What needs to be done: Pull every line of the entries that has the word "Gennaio".

Dataset entries
--

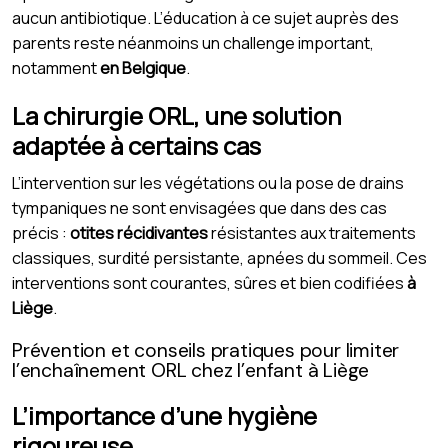
aucun antibiotique. L’éducation à ce sujet auprès des
parents reste néanmoins un challenge important,
notamment
en Belgique
.
La chirurgie ORL, une solution
adaptée à certains cas
L’intervention sur les végétations ou la pose de drains
tympaniques ne sont envisagées que dans des cas
précis :
otites récidivantes
résistantes aux traitements
classiques, surdité persistante, apnées du sommeil. Ces
interventions sont courantes, sûres et bien codifiées
à
Liège
.
Prévention et conseils pratiques pour limiter
l’enchaînement ORL chez l’enfant à Liège
L’importance d’une hygiène
rigoureuse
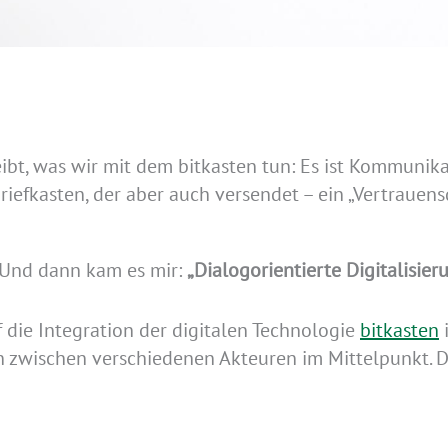
ibt, was wir mit dem bitkasten tun: Es ist Kommunika
 Briefkasten, der aber auch versendet – ein „Vertrauen
. Und dann kam es mir:
„Dialogorientierte Digitalisier
f die Integration der digitalen Technologie
bitkasten
ion zwischen verschiedenen Akteuren im Mittelpunkt.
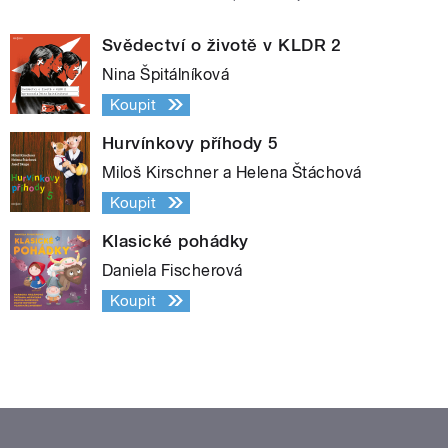
Svědectví o životě v KLDR 2
Nina Špitálníková
Koupit
Hurvínkovy příhody 5
Miloš Kirschner a Helena Štáchová
Koupit
Klasické pohádky
Daniela Fischerová
Koupit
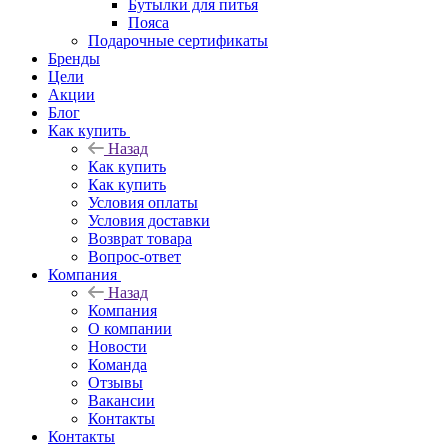
Бутылки для питья
Пояса
Подарочные сертификаты
Бренды
Цели
Акции
Блог
Как купить
Назад
Как купить
Как купить
Условия оплаты
Условия доставки
Возврат товара
Вопрос-ответ
Компания
Назад
Компания
О компании
Новости
Команда
Отзывы
Вакансии
Контакты
Контакты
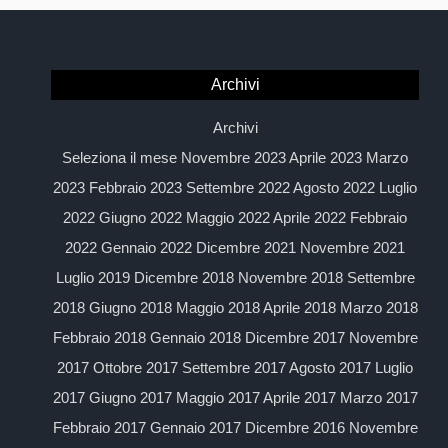
Archivi
Archivi
Seleziona il mese Novembre 2023 Aprile 2023 Marzo
2023 Febbraio 2023 Settembre 2022 Agosto 2022 Luglio
2022 Giugno 2022 Maggio 2022 Aprile 2022 Febbraio
2022 Gennaio 2022 Dicembre 2021 Novembre 2021
Luglio 2019 Dicembre 2018 Novembre 2018 Settembre
2018 Giugno 2018 Maggio 2018 Aprile 2018 Marzo 2018
Febbraio 2018 Gennaio 2018 Dicembre 2017 Novembre
2017 Ottobre 2017 Settembre 2017 Agosto 2017 Luglio
2017 Giugno 2017 Maggio 2017 Aprile 2017 Marzo 2017
Febbraio 2017 Gennaio 2017 Dicembre 2016 Novembre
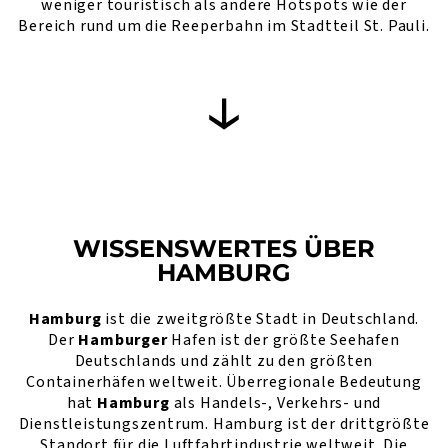
weniger touristisch als andere Hotspots wie der
Bereich rund um die Reeperbahn im Stadtteil St. Pauli.
WISSENSWERTES ÜBER
HAMBURG
Hamburg
ist die zweitgrößte Stadt in Deutschland.
Der
Hamburger
Hafen ist der größte Seehafen
Deutschlands und zählt zu den größten
Containerhäfen weltweit. Überregionale Bedeutung
hat
Hamburg
als Handels-, Verkehrs- und
Dienstleistungszentrum. Hamburg ist der drittgrößte
Standort für die Luftfahrtindustrie weltweit. Die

--

Finished exercise:
2022 Gennaio 2022 Dicembre 2021 Novembre 2021
Febbraio 2018 Gennaio 2018 Dicembre 2017 Novembre
Febbraio 2017 Gennaio 2017 Dicembre 2016 Novembre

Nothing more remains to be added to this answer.